=== Begin Enclosure ===
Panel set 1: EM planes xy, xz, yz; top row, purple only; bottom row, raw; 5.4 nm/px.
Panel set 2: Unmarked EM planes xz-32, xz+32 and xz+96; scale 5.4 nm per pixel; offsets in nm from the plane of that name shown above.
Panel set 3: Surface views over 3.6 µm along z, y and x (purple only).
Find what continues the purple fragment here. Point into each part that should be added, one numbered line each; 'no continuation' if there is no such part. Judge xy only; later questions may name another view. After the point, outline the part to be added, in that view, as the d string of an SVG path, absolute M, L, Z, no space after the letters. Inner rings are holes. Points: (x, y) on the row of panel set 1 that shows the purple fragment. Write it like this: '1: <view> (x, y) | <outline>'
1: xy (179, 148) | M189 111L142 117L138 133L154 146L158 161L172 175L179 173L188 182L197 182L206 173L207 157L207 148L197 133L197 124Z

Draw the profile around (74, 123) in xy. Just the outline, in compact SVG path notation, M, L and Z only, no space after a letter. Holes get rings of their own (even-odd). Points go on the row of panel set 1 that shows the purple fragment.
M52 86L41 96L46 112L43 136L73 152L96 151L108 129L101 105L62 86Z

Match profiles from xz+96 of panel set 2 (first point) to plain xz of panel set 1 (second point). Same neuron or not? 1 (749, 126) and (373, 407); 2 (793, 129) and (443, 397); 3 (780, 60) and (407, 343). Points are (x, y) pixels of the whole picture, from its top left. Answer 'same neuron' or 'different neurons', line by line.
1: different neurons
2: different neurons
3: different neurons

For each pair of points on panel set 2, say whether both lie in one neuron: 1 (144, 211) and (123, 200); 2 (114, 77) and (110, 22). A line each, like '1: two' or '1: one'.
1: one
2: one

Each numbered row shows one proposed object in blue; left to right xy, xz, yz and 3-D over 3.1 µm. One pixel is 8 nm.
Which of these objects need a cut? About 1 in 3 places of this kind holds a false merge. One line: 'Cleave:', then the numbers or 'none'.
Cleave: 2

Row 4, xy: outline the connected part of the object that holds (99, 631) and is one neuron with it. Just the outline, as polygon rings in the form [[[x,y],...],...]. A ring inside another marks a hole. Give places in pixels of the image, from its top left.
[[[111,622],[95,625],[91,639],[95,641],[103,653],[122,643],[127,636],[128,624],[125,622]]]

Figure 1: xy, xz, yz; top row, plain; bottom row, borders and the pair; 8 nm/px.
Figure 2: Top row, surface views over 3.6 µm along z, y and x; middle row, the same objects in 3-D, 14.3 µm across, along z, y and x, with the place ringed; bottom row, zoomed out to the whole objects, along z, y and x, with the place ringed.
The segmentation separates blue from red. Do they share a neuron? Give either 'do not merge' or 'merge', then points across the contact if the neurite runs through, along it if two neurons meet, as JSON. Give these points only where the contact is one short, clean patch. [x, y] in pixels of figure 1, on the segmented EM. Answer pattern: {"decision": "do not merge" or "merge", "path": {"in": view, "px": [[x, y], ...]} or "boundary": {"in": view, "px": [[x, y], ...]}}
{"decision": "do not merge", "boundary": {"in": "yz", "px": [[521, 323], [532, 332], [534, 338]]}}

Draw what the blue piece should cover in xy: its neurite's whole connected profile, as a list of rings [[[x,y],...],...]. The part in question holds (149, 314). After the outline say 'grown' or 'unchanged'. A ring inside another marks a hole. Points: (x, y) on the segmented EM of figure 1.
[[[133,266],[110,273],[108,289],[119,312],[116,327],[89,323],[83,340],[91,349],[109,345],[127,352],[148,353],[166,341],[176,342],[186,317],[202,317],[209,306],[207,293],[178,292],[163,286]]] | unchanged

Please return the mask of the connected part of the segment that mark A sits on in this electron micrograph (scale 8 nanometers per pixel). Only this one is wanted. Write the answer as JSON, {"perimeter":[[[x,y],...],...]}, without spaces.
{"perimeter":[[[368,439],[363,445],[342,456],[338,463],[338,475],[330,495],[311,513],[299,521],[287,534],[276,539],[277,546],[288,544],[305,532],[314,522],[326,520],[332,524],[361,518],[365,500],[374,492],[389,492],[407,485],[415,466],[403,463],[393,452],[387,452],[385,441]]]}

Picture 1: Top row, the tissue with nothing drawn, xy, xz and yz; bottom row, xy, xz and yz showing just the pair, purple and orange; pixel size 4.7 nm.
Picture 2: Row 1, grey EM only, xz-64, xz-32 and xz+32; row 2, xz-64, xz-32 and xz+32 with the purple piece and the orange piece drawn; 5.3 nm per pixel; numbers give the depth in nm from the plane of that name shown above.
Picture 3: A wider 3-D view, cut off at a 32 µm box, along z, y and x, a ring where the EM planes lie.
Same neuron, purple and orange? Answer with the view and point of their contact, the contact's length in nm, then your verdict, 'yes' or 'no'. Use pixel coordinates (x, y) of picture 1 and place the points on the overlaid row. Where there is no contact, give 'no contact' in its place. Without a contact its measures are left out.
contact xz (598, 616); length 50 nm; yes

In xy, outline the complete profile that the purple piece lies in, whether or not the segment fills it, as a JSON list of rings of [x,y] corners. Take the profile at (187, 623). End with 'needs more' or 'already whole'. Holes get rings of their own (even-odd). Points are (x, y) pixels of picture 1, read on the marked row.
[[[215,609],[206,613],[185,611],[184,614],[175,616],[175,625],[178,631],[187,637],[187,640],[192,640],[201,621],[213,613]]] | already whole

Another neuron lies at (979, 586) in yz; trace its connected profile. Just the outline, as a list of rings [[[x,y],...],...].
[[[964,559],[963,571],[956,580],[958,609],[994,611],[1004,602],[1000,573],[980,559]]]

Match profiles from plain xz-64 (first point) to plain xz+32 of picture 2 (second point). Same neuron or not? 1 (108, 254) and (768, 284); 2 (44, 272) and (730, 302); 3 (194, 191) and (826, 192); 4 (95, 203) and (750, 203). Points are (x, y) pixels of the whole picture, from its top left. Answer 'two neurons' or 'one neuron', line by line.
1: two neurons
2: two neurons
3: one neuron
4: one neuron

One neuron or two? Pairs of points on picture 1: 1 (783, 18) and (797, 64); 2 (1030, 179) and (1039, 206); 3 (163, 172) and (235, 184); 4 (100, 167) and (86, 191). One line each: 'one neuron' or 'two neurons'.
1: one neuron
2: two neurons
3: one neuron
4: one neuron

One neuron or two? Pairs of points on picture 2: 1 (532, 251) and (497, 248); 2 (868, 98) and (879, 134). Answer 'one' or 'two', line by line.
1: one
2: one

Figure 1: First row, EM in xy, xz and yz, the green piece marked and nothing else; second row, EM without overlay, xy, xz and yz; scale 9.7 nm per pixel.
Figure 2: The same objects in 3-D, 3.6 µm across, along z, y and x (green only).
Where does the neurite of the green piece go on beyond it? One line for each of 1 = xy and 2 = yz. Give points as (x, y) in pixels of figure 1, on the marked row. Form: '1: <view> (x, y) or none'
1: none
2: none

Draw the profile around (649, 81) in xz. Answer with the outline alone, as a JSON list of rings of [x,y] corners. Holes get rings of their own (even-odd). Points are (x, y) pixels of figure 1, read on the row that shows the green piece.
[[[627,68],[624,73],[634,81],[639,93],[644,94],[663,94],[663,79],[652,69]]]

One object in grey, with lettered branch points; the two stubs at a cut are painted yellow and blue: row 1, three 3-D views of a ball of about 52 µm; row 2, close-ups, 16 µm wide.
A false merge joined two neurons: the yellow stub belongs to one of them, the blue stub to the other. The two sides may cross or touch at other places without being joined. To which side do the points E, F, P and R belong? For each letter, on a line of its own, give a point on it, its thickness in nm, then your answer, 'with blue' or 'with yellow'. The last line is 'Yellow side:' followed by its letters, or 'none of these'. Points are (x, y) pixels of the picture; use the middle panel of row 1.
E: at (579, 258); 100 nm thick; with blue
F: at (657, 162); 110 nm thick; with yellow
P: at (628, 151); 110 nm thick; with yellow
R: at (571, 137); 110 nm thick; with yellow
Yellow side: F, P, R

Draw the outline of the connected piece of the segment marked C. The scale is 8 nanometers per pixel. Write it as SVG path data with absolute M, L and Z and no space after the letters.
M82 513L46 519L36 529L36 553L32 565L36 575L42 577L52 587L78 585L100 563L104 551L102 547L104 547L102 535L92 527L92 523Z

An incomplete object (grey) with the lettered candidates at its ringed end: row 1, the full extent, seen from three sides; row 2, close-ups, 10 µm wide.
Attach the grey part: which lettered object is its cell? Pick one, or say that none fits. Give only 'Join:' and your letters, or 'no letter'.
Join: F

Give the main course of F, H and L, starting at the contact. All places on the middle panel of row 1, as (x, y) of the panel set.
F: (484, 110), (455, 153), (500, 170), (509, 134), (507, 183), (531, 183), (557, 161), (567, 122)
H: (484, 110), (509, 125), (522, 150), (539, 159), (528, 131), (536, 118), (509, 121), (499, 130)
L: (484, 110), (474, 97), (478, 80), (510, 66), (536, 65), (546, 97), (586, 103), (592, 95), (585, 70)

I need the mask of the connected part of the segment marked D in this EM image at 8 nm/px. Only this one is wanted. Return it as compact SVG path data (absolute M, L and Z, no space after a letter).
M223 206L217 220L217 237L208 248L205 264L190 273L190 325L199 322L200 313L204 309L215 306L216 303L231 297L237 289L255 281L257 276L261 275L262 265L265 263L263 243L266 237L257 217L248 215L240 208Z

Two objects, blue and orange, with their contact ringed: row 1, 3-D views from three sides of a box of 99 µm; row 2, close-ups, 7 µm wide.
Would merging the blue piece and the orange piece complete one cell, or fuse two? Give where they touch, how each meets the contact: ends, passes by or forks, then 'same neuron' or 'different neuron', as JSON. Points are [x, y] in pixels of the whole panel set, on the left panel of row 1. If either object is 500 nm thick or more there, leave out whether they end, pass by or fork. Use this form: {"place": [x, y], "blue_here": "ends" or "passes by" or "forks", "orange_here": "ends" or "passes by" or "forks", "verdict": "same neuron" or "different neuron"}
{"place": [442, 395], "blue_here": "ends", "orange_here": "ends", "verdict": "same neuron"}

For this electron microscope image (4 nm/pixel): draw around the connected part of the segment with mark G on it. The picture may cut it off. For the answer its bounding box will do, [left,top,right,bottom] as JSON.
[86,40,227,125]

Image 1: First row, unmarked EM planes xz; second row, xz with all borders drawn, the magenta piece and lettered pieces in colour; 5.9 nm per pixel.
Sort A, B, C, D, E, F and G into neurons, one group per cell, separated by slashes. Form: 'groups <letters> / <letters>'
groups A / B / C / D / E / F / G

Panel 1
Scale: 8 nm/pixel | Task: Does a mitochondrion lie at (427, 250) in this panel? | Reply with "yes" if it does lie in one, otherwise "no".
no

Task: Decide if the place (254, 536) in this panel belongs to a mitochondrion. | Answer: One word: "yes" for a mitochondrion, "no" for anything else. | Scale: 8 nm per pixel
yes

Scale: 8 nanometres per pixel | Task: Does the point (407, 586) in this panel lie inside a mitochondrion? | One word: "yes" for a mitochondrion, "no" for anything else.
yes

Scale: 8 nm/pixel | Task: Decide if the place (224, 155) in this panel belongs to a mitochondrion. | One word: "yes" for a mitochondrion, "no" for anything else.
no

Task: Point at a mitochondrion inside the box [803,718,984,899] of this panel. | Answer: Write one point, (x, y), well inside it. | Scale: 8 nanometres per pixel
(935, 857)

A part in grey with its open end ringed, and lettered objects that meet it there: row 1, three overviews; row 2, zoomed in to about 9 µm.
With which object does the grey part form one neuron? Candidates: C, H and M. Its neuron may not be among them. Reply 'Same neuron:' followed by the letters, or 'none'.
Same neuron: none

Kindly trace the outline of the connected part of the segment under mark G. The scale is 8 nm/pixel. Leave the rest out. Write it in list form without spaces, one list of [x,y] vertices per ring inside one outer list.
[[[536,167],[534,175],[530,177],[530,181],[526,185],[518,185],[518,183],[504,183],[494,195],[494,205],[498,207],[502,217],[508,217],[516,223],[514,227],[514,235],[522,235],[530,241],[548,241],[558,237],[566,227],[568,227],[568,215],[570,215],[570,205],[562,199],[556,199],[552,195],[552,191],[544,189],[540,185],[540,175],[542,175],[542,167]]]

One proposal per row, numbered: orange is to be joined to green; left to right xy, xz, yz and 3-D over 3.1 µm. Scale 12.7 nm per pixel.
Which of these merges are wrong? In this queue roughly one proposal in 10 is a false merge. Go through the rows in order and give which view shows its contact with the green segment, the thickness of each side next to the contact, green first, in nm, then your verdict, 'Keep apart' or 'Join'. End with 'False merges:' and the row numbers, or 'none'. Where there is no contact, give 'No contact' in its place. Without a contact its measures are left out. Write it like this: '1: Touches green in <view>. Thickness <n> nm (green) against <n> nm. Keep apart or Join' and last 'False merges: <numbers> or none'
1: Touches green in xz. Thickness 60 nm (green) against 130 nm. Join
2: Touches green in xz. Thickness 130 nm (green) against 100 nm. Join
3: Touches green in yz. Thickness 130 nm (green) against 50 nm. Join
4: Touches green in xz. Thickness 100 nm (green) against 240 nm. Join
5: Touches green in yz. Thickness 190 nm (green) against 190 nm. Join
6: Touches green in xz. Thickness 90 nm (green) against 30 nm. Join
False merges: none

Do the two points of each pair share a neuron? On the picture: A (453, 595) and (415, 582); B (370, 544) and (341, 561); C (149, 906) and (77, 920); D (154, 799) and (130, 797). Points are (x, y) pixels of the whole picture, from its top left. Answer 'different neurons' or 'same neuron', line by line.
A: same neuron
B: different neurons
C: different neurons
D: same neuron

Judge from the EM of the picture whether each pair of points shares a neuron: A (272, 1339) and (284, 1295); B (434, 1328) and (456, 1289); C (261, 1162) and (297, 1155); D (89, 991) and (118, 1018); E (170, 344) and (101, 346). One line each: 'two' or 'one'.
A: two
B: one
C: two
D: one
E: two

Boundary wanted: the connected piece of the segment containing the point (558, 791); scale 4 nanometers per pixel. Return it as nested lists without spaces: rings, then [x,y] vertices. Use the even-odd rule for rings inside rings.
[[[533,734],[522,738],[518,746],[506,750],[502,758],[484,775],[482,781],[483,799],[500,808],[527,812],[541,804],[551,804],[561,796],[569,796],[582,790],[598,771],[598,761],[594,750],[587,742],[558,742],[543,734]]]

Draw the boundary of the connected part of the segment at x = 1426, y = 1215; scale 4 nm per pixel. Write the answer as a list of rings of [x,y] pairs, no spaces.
=== End Enclosure ===
What the exercise asks: Go through the listing above line by line and say how many lines hold the word "shown". Reply with that number only.

Solution to the problem: 2